* [Job]: Between the line containing "几经折腾，我发现我的 GitHub Pages" and the line containing "但是这个时候，我的 baidushare 似乎不是很服气，直接罢工了。查了一下发现是因为" lies a run of lines; give that run again exactly, with both of those lines, and nothing else from the entries below.

(Dataset entries)

☆ ☆ ☆ ☆ ☆ ☆ ☆

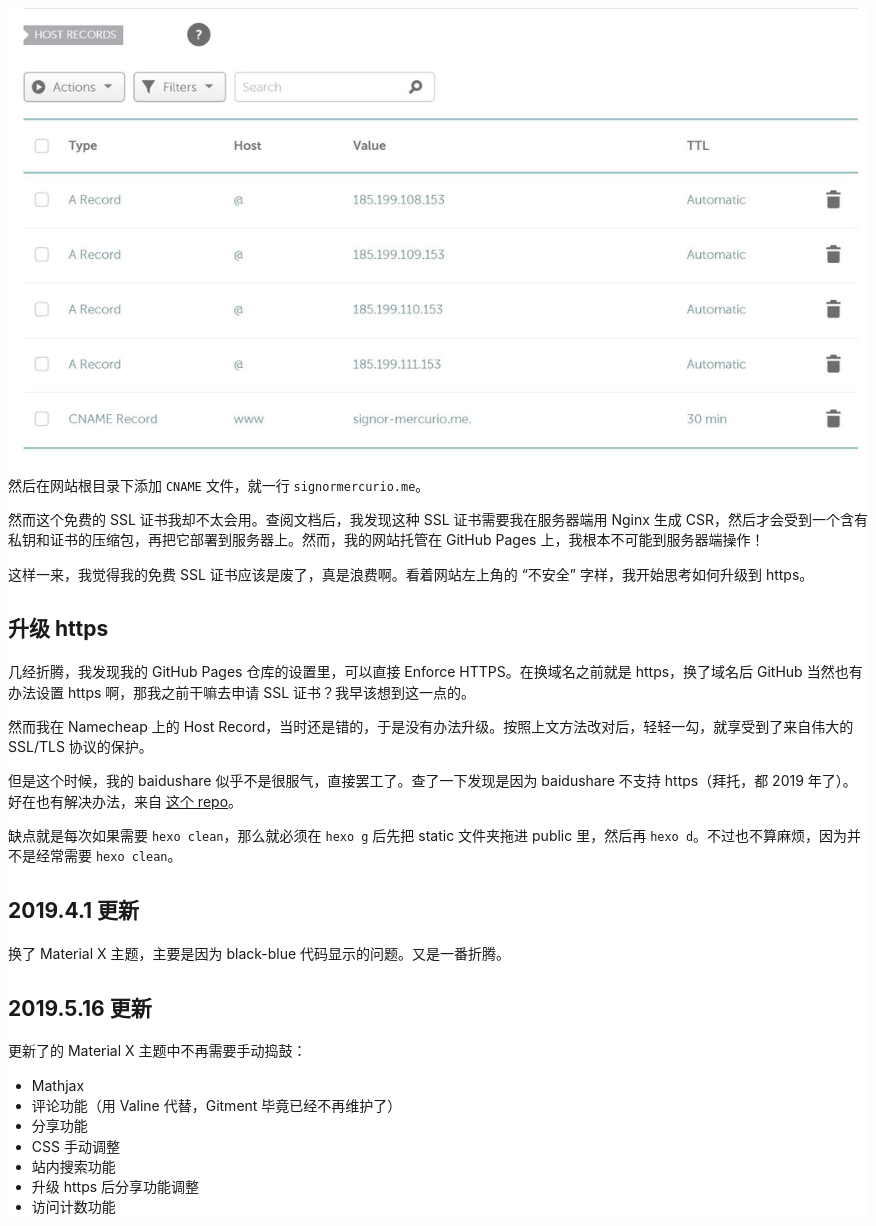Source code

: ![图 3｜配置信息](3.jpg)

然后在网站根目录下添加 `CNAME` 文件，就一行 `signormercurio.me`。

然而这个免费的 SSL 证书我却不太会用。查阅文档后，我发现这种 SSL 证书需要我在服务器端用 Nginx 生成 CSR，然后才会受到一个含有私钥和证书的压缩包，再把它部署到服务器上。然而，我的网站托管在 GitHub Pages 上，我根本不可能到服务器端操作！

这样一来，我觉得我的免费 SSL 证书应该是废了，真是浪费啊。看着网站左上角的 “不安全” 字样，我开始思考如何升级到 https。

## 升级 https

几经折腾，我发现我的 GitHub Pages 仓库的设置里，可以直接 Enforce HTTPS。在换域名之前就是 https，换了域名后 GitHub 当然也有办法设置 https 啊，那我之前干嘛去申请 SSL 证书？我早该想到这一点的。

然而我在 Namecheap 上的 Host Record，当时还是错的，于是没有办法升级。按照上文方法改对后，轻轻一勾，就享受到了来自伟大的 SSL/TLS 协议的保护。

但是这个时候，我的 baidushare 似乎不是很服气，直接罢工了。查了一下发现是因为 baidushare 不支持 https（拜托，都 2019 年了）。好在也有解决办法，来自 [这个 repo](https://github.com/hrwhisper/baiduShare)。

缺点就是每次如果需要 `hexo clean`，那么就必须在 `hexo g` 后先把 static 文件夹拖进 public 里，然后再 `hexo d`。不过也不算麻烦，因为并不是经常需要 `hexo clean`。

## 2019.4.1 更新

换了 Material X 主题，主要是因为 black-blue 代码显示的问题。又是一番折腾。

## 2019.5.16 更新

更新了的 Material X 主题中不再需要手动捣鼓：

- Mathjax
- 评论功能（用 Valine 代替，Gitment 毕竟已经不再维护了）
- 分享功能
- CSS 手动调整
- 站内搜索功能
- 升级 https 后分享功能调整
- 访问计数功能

☆ ☆ ☆ ☆ ☆ ☆ ☆

* [Answer section]:
几经折腾，我发现我的 GitHub Pages 仓库的设置里，可以直接 Enforce HTTPS。在换域名之前就是 https，换了域名后 GitHub 当然也有办法设置 https 啊，那我之前干嘛去申请 SSL 证书？我早该想到这一点的。

然而我在 Namecheap 上的 Host Record，当时还是错的，于是没有办法升级。按照上文方法改对后，轻轻一勾，就享受到了来自伟大的 SSL/TLS 协议的保护。

但是这个时候，我的 baidushare 似乎不是很服气，直接罢工了。查了一下发现是因为 baidushare 不支持 https（拜托，都 2019 年了）。好在也有解决办法，来自 [这个 repo](https://github.com/hrwhisper/baiduShare)。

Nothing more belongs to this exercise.